- **THE PROBLEM**:
Of all the entries below, retype only the lines from the one with "If what you" through the one with "If something isn't", exactly as they appear.

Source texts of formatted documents
□ □ □ □ □ □ □
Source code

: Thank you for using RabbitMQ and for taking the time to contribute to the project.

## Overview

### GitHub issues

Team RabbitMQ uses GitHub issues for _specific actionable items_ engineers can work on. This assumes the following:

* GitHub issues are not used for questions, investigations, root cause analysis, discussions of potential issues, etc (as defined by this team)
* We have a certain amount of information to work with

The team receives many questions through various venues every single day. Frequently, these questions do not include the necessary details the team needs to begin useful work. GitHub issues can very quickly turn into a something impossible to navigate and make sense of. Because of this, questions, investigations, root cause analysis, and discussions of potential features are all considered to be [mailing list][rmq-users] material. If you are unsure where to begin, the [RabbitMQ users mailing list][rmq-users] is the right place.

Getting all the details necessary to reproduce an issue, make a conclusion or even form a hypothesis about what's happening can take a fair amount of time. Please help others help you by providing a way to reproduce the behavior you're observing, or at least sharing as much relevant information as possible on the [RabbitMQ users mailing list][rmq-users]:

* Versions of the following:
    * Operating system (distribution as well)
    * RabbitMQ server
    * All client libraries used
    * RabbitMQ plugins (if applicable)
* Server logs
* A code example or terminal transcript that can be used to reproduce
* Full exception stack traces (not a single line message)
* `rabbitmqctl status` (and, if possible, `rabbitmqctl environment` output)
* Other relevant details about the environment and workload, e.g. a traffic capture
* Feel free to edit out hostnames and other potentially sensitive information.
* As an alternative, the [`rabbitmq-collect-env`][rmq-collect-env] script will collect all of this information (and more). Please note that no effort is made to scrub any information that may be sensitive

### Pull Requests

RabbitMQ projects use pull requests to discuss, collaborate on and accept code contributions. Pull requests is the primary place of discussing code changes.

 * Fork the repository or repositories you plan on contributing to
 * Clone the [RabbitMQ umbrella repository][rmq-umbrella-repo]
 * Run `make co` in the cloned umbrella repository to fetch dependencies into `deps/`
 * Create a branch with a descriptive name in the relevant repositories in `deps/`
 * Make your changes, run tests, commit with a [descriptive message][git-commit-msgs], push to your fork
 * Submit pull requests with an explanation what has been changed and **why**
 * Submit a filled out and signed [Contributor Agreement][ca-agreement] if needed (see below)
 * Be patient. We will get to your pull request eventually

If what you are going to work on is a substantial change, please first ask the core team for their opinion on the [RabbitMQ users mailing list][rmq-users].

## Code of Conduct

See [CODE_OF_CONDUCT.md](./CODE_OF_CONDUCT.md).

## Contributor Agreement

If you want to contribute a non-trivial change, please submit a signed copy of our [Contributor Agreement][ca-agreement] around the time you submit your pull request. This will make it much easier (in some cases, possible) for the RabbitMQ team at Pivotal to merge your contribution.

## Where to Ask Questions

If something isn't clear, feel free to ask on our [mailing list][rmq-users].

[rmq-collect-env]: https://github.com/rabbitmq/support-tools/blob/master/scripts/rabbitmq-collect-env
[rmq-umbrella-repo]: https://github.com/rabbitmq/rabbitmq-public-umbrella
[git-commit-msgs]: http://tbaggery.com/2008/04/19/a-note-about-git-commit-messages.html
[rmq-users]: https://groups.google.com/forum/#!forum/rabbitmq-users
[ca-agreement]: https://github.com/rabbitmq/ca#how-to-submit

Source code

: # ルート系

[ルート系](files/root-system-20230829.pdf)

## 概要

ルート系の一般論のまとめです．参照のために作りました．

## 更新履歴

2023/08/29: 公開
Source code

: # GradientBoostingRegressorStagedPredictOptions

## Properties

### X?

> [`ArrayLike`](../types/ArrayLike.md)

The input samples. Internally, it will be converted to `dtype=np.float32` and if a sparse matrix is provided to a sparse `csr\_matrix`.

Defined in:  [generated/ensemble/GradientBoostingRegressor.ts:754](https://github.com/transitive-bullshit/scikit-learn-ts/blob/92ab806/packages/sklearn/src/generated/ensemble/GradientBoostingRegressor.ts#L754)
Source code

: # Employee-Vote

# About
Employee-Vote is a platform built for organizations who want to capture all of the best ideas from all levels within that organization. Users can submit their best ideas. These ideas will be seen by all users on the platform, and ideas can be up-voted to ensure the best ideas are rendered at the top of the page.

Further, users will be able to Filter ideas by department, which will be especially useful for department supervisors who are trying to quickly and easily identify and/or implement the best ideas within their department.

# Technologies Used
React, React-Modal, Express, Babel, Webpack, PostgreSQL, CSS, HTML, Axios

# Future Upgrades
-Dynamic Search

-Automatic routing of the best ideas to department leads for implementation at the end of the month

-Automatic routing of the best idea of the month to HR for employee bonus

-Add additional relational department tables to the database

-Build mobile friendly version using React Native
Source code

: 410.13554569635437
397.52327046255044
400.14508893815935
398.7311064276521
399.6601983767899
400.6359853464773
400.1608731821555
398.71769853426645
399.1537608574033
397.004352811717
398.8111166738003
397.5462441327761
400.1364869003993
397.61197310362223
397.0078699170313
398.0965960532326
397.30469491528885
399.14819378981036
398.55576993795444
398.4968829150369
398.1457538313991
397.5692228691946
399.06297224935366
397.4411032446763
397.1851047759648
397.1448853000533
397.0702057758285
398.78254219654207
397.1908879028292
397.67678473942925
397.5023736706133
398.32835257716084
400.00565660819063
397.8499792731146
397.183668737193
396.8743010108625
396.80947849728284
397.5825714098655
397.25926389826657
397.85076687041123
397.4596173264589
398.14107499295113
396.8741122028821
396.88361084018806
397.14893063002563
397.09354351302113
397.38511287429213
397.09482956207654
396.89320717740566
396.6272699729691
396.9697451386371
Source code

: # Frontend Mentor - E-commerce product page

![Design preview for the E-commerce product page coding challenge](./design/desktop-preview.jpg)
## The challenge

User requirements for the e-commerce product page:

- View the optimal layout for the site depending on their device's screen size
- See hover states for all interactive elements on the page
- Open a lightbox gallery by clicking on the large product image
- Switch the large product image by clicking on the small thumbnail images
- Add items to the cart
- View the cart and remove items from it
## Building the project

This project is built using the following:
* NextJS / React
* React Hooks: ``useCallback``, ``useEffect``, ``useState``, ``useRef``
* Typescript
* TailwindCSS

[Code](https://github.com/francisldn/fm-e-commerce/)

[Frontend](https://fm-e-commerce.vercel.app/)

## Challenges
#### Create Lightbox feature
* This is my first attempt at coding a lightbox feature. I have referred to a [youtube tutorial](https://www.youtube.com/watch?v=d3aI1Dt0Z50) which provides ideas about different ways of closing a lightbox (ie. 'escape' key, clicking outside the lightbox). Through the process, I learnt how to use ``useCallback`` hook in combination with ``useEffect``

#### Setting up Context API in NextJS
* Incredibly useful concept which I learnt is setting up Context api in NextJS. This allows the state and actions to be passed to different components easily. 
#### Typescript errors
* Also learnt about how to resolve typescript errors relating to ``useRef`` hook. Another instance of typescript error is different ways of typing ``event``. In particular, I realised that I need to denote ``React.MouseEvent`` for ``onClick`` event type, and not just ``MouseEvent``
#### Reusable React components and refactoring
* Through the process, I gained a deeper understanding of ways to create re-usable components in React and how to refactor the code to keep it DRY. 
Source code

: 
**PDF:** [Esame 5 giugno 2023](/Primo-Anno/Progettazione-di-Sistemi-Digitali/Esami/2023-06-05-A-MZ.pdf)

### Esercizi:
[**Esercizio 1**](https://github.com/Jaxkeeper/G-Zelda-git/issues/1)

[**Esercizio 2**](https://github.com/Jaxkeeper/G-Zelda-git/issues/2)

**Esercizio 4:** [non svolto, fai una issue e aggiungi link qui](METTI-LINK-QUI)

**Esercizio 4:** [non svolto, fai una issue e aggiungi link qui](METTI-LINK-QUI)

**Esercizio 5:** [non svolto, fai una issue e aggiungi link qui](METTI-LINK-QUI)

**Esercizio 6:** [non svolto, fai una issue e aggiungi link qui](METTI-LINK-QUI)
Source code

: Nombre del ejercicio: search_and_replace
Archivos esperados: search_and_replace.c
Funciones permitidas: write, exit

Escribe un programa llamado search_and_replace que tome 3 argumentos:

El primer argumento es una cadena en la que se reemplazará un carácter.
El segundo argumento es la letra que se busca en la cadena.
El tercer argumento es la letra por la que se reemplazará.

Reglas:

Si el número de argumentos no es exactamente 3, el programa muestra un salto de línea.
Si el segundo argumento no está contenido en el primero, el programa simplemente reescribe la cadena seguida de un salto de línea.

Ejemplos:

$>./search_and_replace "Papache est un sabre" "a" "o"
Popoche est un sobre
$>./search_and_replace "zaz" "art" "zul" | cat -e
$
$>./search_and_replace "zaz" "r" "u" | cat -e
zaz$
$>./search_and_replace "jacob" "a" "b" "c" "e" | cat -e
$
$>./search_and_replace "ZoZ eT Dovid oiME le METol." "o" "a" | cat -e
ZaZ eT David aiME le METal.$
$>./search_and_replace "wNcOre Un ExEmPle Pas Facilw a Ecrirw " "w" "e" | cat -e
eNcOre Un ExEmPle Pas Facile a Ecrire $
□ □ □ □ □ □ □
- **THE COMPLETED TASK**:
If what you are going to work on is a substantial change, please first ask the core team for their opinion on the [RabbitMQ users mailing list][rmq-users].

## Code of Conduct

See [CODE_OF_CONDUCT.md](./CODE_OF_CONDUCT.md).

## Contributor Agreement

If you want to contribute a non-trivial change, please submit a signed copy of our [Contributor Agreement][ca-agreement] around the time you submit your pull request. This will make it much easier (in some cases, possible) for the RabbitMQ team at Pivotal to merge your contribution.

## Where to Ask Questions

If something isn't clear, feel free to ask on our [mailing list][rmq-users].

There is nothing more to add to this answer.